▸ EXTRACT TO READ:
____

A Drugmaker’s Tale: How $34 Billion in Rebates Is Keeping Commercial Insurers and PBMs Flush with Cash While Hanging Everyone Else Out to Dry
Last month, Janssen Pharmaceuticals released its 5th annual U.S. Transparency Report with a notable new addition: a detailed synopsis of how rebates, now hard-wired into insurance benefit design, essentially derail patients from accessing affordable medication. These access to care issues occur even as an elite group of Fortune 15 insurers, whose PBM divisions process more than 80% of all U.S. prescription drug claims, are getting wealthier by the billions every quarter.
Last year Janssen paid $33.9 billion dollars in rebates, discounts, and fees, including $8.3 billion to commercial insurers and pharmacy benefit managers (PBMs) — by far the largest of the 9 price concession categories listed in the report (see above graphic). Janssen, the pharmaceutical division of #36 ranked Johnson & Johnson, is just one of many manufacturers who pay PBMs for the privilege of including their products on patient plan formularies.

____

▸ WHAT TO DO:
- a) List every dollar amount that appears in the article on drug rebates, including its headline.
- b) Continue the article on drug rebates from its final sentence.

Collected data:
____

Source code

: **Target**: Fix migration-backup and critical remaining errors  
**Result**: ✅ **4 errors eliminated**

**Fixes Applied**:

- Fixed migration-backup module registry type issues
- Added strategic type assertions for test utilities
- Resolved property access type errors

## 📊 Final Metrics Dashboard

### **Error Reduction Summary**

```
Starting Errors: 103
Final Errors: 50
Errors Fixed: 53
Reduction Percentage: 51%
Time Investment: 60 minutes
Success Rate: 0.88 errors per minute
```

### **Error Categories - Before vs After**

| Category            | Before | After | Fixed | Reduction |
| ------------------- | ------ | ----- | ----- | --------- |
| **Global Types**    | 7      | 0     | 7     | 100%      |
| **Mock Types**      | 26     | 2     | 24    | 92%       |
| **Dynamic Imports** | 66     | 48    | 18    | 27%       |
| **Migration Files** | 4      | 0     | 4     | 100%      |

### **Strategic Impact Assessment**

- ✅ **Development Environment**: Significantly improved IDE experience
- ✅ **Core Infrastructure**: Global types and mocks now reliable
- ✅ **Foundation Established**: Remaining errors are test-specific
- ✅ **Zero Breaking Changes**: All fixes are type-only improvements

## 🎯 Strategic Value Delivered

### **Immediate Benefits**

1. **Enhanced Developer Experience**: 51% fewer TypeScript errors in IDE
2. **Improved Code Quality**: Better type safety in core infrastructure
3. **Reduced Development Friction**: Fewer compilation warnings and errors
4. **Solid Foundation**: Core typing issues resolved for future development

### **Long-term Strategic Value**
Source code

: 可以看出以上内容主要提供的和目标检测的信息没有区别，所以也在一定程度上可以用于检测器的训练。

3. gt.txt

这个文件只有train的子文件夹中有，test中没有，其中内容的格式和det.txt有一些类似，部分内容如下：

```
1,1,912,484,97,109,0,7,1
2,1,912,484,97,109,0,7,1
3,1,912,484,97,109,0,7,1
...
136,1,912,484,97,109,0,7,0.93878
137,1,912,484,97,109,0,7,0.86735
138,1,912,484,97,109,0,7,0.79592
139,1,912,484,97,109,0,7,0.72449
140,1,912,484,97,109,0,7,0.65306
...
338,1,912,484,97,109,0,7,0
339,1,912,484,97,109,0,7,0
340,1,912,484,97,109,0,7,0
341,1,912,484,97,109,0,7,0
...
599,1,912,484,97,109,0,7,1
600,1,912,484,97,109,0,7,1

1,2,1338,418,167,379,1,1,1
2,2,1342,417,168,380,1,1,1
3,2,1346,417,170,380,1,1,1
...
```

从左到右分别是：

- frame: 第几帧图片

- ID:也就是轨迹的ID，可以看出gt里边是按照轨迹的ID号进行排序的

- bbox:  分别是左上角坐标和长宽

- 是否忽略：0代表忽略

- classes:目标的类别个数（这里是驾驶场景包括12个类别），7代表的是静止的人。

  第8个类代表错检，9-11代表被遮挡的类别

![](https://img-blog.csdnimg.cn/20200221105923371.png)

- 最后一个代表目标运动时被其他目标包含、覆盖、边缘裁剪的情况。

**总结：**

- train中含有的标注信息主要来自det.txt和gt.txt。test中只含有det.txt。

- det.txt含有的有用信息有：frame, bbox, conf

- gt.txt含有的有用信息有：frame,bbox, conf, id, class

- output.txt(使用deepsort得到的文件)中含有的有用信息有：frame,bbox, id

____

▸ RESPONSES BY TASK:
- a)
$34 billion
$33.9 billion
$8.3 billion

- b)
It’s unclear how the price concession practice began, whether it was the drug makers who first approached the middlemen or vice versa, but a 2019 white paper issued by Foley Hoag in response to the Trump Administration’s proposed rebate rule credits a series of events in the 1990s with having created the current environment that allows the practice of exchanging drug price discounts for access to patients and market share — compulsory or otherwise.
Among the Janssen report’s many eyebrow-raising statistics:
- 2021’s $33.9 billion paid in rebates, discounts, and fees equated to 55% of Janssen drugs’ list price
- During its 5 years of transparency reporting, the demand for Janssen discounts has more than tripled, as commercial insurers and PBMs have increased in size and power while Janssen’s net prices have declined over the same 5 years by nearly 17% (compounded year over year)
- While rebates and discounts have resulted in lower net prices for insurers and PBMs, patient out-of-pocket costs have increased, with patients shouldering cost-share burdens of more than $82 billion. Patient cost-share is based on the drug’s list price, thus artificially increasing patients’ costs and providing additional revenue to PBMs
The report goes on to define and explain the ways prescription benefit design drives up patient out-of-pocket costs while simultaneously obstructing access to care and interfering in providers’ treatment plans. Co-pay adjustment programs, non-medical switching, step therapy, and prior authorizations are among the insurer/PBM utilization tactics named and explained in the report.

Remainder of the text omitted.